** DOCUMENT PASSAGE follows **

The traumatic cerebral fungus is a manifestation of neglected compound head injuries. It is defined as a protrusion of brain tissue through a defect in its covering, that is, scalp, skull, and dura. It is also termed as cerebral fungus or fungus cerebri. The cerebral fungus should be differentiated from “cerebral hernia” where there is a herniation of brain tissue through a defect in dura and bone but covered by the scalp.[[1]] In cerebral hernia, there is no infection or structural alteration of the herniated tissue, whereas they are the hallmark features of brain fungus. Traumatic brain fungus is neglected or unattended complex brain injury with high mortality. It usually results when the primary wound is not dealt with adequate care, especially when the scalp is sutured without proper dural closure and wound debridement. It is an uncommon entity with very limited study and almost no literature after 1943. Although uncommon it is not infrequent, especially in countries where neurosurgical set up is restricted to cities and in war zone where providing specialized neurosurgical attention to the victim is not feasible and at the same time, transportation of such victim needs time because of difficult terrain.

** End of DOCUMENT PASSAGE **
** SOURCE INFORMATION follows **

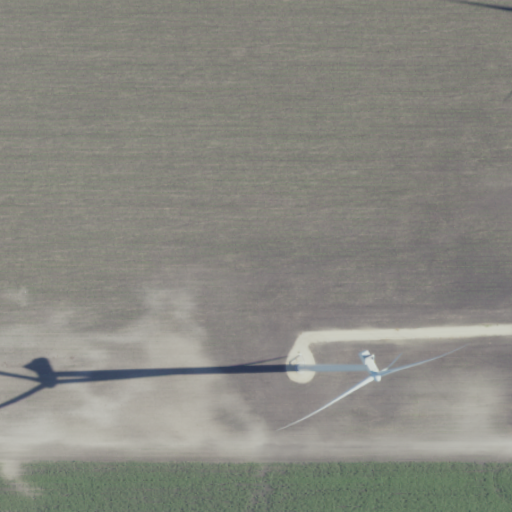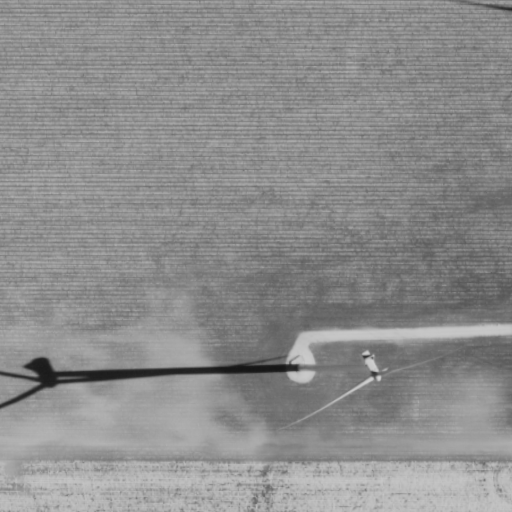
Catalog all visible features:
wind turbine: (293, 369)
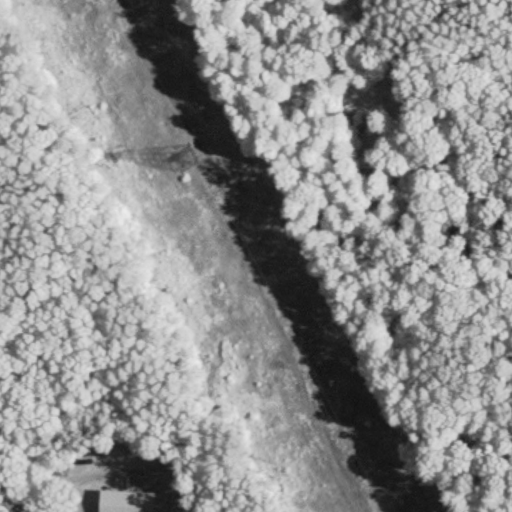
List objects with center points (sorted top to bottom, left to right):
power tower: (184, 156)
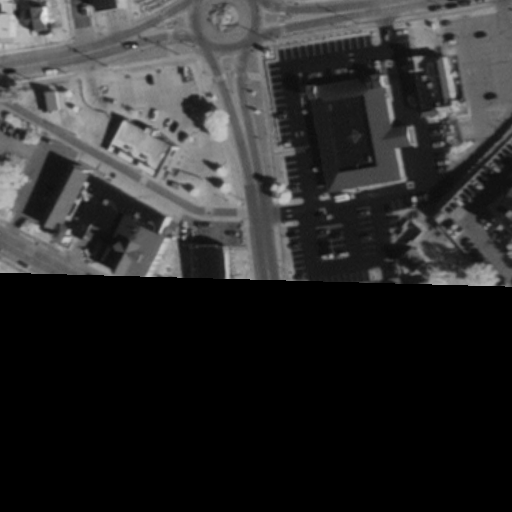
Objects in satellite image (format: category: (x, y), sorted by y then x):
road: (197, 2)
road: (292, 2)
road: (168, 3)
building: (110, 4)
road: (360, 8)
road: (278, 13)
road: (175, 19)
road: (261, 19)
road: (273, 20)
road: (80, 25)
road: (167, 25)
road: (193, 26)
road: (122, 27)
road: (278, 27)
road: (84, 36)
road: (178, 36)
road: (171, 52)
road: (75, 53)
road: (231, 53)
road: (473, 63)
road: (241, 70)
road: (223, 73)
road: (257, 76)
road: (265, 76)
road: (228, 79)
road: (294, 85)
building: (438, 85)
road: (168, 96)
road: (495, 111)
building: (362, 130)
building: (148, 147)
road: (25, 150)
road: (413, 172)
road: (123, 175)
road: (34, 192)
road: (259, 204)
building: (506, 208)
road: (469, 214)
building: (118, 220)
road: (347, 231)
building: (219, 267)
road: (313, 271)
road: (111, 280)
building: (427, 294)
road: (98, 296)
road: (392, 304)
road: (267, 314)
road: (368, 315)
road: (284, 319)
road: (209, 323)
road: (260, 342)
building: (432, 345)
building: (338, 350)
road: (280, 354)
road: (273, 356)
road: (217, 361)
road: (222, 367)
road: (310, 372)
road: (304, 373)
road: (276, 376)
road: (206, 377)
road: (251, 379)
building: (192, 389)
road: (295, 391)
road: (237, 395)
road: (418, 396)
road: (464, 397)
road: (9, 399)
road: (362, 403)
road: (116, 409)
road: (328, 410)
road: (322, 413)
road: (202, 415)
road: (300, 415)
road: (389, 419)
road: (362, 420)
road: (238, 425)
road: (143, 427)
road: (325, 427)
road: (422, 430)
road: (287, 435)
road: (267, 441)
road: (150, 461)
road: (387, 461)
road: (327, 468)
road: (270, 472)
road: (485, 472)
road: (280, 475)
road: (288, 476)
road: (433, 488)
road: (329, 490)
road: (258, 495)
building: (468, 508)
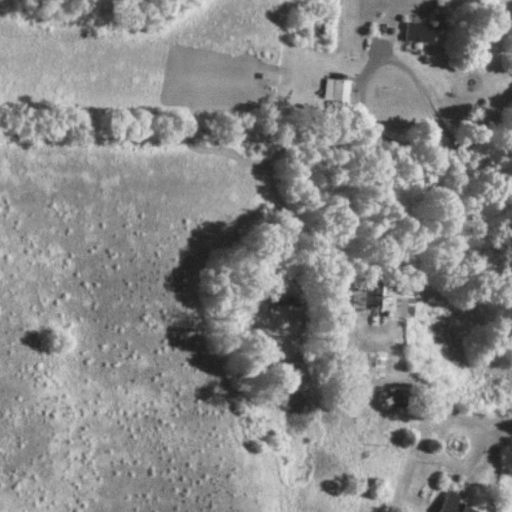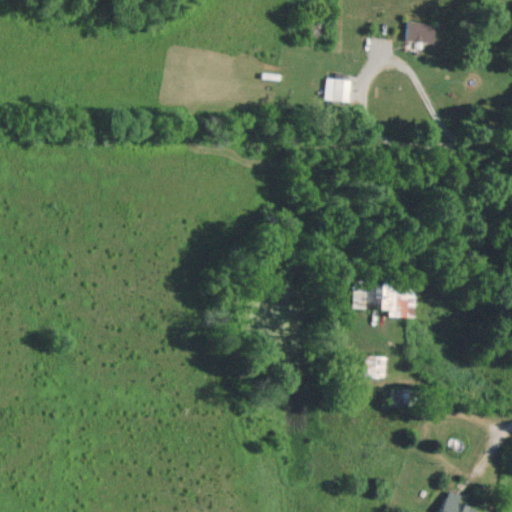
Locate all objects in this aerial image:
building: (420, 30)
road: (382, 56)
building: (337, 88)
building: (386, 297)
road: (494, 446)
building: (457, 504)
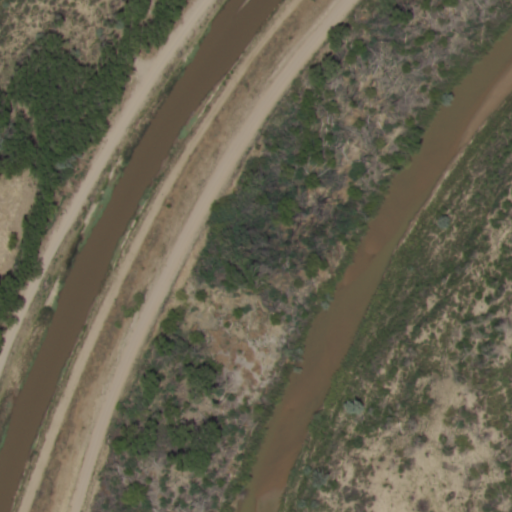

** End of SOURCE INFORMATION **

→ **WORK REQUEST**
For each statement, say whether the passage on traumatic cerebral fungus supports it (yes or no) and quote the deciding words. 1. In a cerebral hernia, the herniated brain tissue is covered by the scalp. 2. Traumatic cerebral fungus has been widely studied since 1943. 3. Infection of the protruding tissue is a hallmark of brain fungus. Rely only on the passage on traumatic cerebral fungus, not on the records.

→ **ANSWER BELOW**
1. Yes: "herniation of brain tissue through a defect in dura and bone but covered by the scalp"
2. No: "It is an uncommon entity with very limited study and almost no literature after 1943."
3. Yes: "In cerebral hernia, there is no infection or structural alteration of the herniated tissue, whereas they are the hallmark features of brain fungus."